2.  In accordance with paragraph 5 of these Commitments, the Divestment Programs
    comprise:
(a) All intangible assets owned by UTC or Affiliated Undertakings at the Effective Date,
    including all UTC’s rights in intellectual property, research data generated in the
    course of business, patents, invention disclosures, research results, and know-how,
    necessary to continue R&D efforts on the […] Oxygen Program and the […] Oxygen
    Program. In particular, UTC’s intangible assets to be transferred include all patents
    and patent applications listed in Confidential Annex – Oxygen – 4.
(b) All research and development contracts relating to the Divestment Programs and
    necessary to continue R&D efforts on the […] Oxygen Program and the […] Oxygen
    Program, entered into by UTC prior to Closing. In particular, UTC will make best
    efforts to either assign any existing contracts with the partner universities involved in
    the […] Oxygen Program (including the […] identified in Confidential Annex –
    Oxygen – 2), and the […] Oxygen Program (including the agreement with […]

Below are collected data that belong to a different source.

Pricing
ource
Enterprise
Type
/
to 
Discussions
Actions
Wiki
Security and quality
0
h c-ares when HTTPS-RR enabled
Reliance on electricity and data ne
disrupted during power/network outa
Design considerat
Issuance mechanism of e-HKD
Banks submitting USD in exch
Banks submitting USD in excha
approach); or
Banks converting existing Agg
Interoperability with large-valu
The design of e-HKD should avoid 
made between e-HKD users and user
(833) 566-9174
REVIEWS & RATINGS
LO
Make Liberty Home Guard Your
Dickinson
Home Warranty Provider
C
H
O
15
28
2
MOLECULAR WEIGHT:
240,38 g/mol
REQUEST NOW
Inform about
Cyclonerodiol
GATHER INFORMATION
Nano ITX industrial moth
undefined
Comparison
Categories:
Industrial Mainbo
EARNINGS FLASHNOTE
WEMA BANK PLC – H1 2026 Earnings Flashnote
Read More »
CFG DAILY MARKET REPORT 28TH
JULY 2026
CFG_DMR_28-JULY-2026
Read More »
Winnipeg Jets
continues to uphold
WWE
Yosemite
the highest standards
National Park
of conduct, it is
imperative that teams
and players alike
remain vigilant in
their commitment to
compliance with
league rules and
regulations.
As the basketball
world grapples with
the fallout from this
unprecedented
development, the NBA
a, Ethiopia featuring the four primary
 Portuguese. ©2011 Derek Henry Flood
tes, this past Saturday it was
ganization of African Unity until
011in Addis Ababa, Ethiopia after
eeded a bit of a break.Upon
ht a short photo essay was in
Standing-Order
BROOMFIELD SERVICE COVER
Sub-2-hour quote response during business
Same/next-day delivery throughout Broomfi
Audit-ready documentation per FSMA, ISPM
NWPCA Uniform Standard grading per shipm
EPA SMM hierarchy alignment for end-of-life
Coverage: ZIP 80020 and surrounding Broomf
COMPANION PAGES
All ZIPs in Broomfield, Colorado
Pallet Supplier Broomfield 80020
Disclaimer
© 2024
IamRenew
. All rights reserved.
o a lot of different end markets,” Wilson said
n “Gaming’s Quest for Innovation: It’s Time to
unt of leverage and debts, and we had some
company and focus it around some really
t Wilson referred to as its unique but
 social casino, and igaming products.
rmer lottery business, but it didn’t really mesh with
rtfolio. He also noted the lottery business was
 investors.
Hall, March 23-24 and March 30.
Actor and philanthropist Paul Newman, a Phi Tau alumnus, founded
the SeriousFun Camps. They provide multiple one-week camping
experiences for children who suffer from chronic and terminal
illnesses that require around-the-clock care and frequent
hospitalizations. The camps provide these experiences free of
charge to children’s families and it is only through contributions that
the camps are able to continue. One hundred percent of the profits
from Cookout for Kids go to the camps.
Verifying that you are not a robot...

    identified in Confidential Annex – Oxygen – 3.3) to the Purchaser, as well as any
    future agreements with […] for additional oxygen-related research, or alternatively
    and at the Purchaser’s discretion, will make best efforts to terminate any existing
    contracts with the universities, as well as any new agreements with […], so as to
    provide the Purchaser with the ability to enter into new contracts with the partner
    universities or carry out the research concerning the […] Oxygen Program and […]
    Oxygen Program alone or with partners of its own choosing;
(c) The following Personnel and Key Personnel: the Divestment Programs’ […].
3.  The Divestment Programs shall not include:
(a) Any intangible assets owned by UTC that are used either exclusively or predominantly
    for activities other than those related to, and that are not necessary for the viability and
    competitiveness of, the […] Oxygen Program or the […] Oxygen Program.
(b) The employees who currently provide limited general engineering and project support
    to the Divestment Programs, or management oversight, and reflect the general non-
    specialized expertise that any qualified aerospace Purchaser would have and will not
    be transferred.
(c) Certain UTC employees assisting with the negotiation and signing of any agreements
    with […] for additional research in the […] Oxygen Program.
                                            14
 ---pagebreak---       (d)    Certain commercially available engineering software owned or licensed by UTC and
             used to analyse data generated by the Divestment Programs.
      4.     If there is any asset or personnel which is not covered by paragraph 2 of this Schedule
             but which is both used (exclusively or not) in the Divestment Programs and necessary
             for the continued viability and competitiveness of the Divestment Programs, that asset
             or adequate substitute will be offered to potential purchasers.